**EXERCISE DIRECTIONS**
Pictures should be omitted from your copy. Everything else in the entries below must be restated word for word.

***** EXCERPTED RECORDS *****

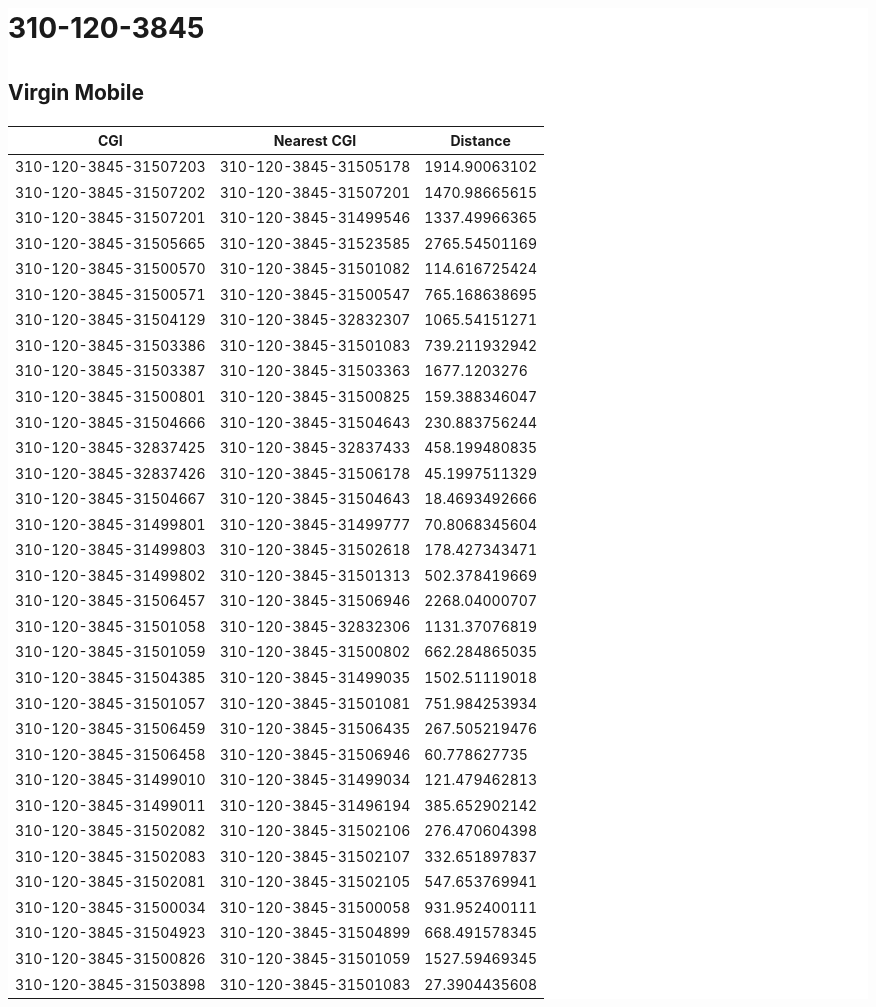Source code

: # 310-120-3845
## Virgin Mobile


| CGI | Nearest CGI | Distance |
|-----|-------------|----------|
| 310-120-3845-31507203 | 310-120-3845-31505178 | 1914.90063102 |
| 310-120-3845-31507202 | 310-120-3845-31507201 | 1470.98665615 |
| 310-120-3845-31507201 | 310-120-3845-31499546 | 1337.49966365 |
| 310-120-3845-31505665 | 310-120-3845-31523585 | 2765.54501169 |
| 310-120-3845-31500570 | 310-120-3845-31501082 | 114.616725424 |
| 310-120-3845-31500571 | 310-120-3845-31500547 | 765.168638695 |
| 310-120-3845-31504129 | 310-120-3845-32832307 | 1065.54151271 |
| 310-120-3845-31503386 | 310-120-3845-31501083 | 739.211932942 |
| 310-120-3845-31503387 | 310-120-3845-31503363 | 1677.1203276 |
| 310-120-3845-31500801 | 310-120-3845-31500825 | 159.388346047 |
| 310-120-3845-31504666 | 310-120-3845-31504643 | 230.883756244 |
| 310-120-3845-32837425 | 310-120-3845-32837433 | 458.199480835 |
| 310-120-3845-32837426 | 310-120-3845-31506178 | 45.1997511329 |
| 310-120-3845-31504667 | 310-120-3845-31504643 | 18.4693492666 |
| 310-120-3845-31499801 | 310-120-3845-31499777 | 70.8068345604 |
| 310-120-3845-31499803 | 310-120-3845-31502618 | 178.427343471 |
| 310-120-3845-31499802 | 310-120-3845-31501313 | 502.378419669 |
| 310-120-3845-31506457 | 310-120-3845-31506946 | 2268.04000707 |
| 310-120-3845-31501058 | 310-120-3845-32832306 | 1131.37076819 |
| 310-120-3845-31501059 | 310-120-3845-31500802 | 662.284865035 |
| 310-120-3845-31504385 | 310-120-3845-31499035 | 1502.51119018 |
| 310-120-3845-31501057 | 310-120-3845-31501081 | 751.984253934 |
| 310-120-3845-31506459 | 310-120-3845-31506435 | 267.505219476 |
| 310-120-3845-31506458 | 310-120-3845-31506946 | 60.778627735 |
| 310-120-3845-31499010 | 310-120-3845-31499034 | 121.479462813 |
| 310-120-3845-31499011 | 310-120-3845-31496194 | 385.652902142 |
| 310-120-3845-31502082 | 310-120-3845-31502106 | 276.470604398 |
| 310-120-3845-31502083 | 310-120-3845-31502107 | 332.651897837 |
| 310-120-3845-31502081 | 310-120-3845-31502105 | 547.653769941 |
| 310-120-3845-31500034 | 310-120-3845-31500058 | 931.952400111 |
| 310-120-3845-31504923 | 310-120-3845-31504899 | 668.491578345 |
| 310-120-3845-31500826 | 310-120-3845-31501059 | 1527.59469345 |
| 310-120-3845-31503898 | 310-120-3845-31501083 | 27.3904435608 |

*****

**RESULT OF THIS TASK**
Source code

: # 310-120-3845
## Virgin Mobile


| CGI | Nearest CGI | Distance |
|-----|-------------|----------|
| 310-120-3845-31507203 | 310-120-3845-31505178 | 1914.90063102 |
| 310-120-3845-31507202 | 310-120-3845-31507201 | 1470.98665615 |
| 310-120-3845-31507201 | 310-120-3845-31499546 | 1337.49966365 |
| 310-120-3845-31505665 | 310-120-3845-31523585 | 2765.54501169 |
| 310-120-3845-31500570 | 310-120-3845-31501082 | 114.616725424 |
| 310-120-3845-31500571 | 310-120-3845-31500547 | 765.168638695 |
| 310-120-3845-31504129 | 310-120-3845-32832307 | 1065.54151271 |
| 310-120-3845-31503386 | 310-120-3845-31501083 | 739.211932942 |
| 310-120-3845-31503387 | 310-120-3845-31503363 | 1677.1203276 |
| 310-120-3845-31500801 | 310-120-3845-31500825 | 159.388346047 |
| 310-120-3845-31504666 | 310-120-3845-31504643 | 230.883756244 |
| 310-120-3845-32837425 | 310-120-3845-32837433 | 458.199480835 |
| 310-120-3845-32837426 | 310-120-3845-31506178 | 45.1997511329 |
| 310-120-3845-31504667 | 310-120-3845-31504643 | 18.4693492666 |
| 310-120-3845-31499801 | 310-120-3845-31499777 | 70.8068345604 |
| 310-120-3845-31499803 | 310-120-3845-31502618 | 178.427343471 |
| 310-120-3845-31499802 | 310-120-3845-31501313 | 502.378419669 |
| 310-120-3845-31506457 | 310-120-3845-31506946 | 2268.04000707 |
| 310-120-3845-31501058 | 310-120-3845-32832306 | 1131.37076819 |
| 310-120-3845-31501059 | 310-120-3845-31500802 | 662.284865035 |
| 310-120-3845-31504385 | 310-120-3845-31499035 | 1502.51119018 |
| 310-120-3845-31501057 | 310-120-3845-31501081 | 751.984253934 |
| 310-120-3845-31506459 | 310-120-3845-31506435 | 267.505219476 |
| 310-120-3845-31506458 | 310-120-3845-31506946 | 60.778627735 |
| 310-120-3845-31499010 | 310-120-3845-31499034 | 121.479462813 |
| 310-120-3845-31499011 | 310-120-3845-31496194 | 385.652902142 |
| 310-120-3845-31502082 | 310-120-3845-31502106 | 276.470604398 |
| 310-120-3845-31502083 | 310-120-3845-31502107 | 332.651897837 |
| 310-120-3845-31502081 | 310-120-3845-31502105 | 547.653769941 |
| 310-120-3845-31500034 | 310-120-3845-31500058 | 931.952400111 |
| 310-120-3845-31504923 | 310-120-3845-31504899 | 668.491578345 |
| 310-120-3845-31500826 | 310-120-3845-31501059 | 1527.59469345 |
| 310-120-3845-31503898 | 310-120-3845-31501083 | 27.3904435608 |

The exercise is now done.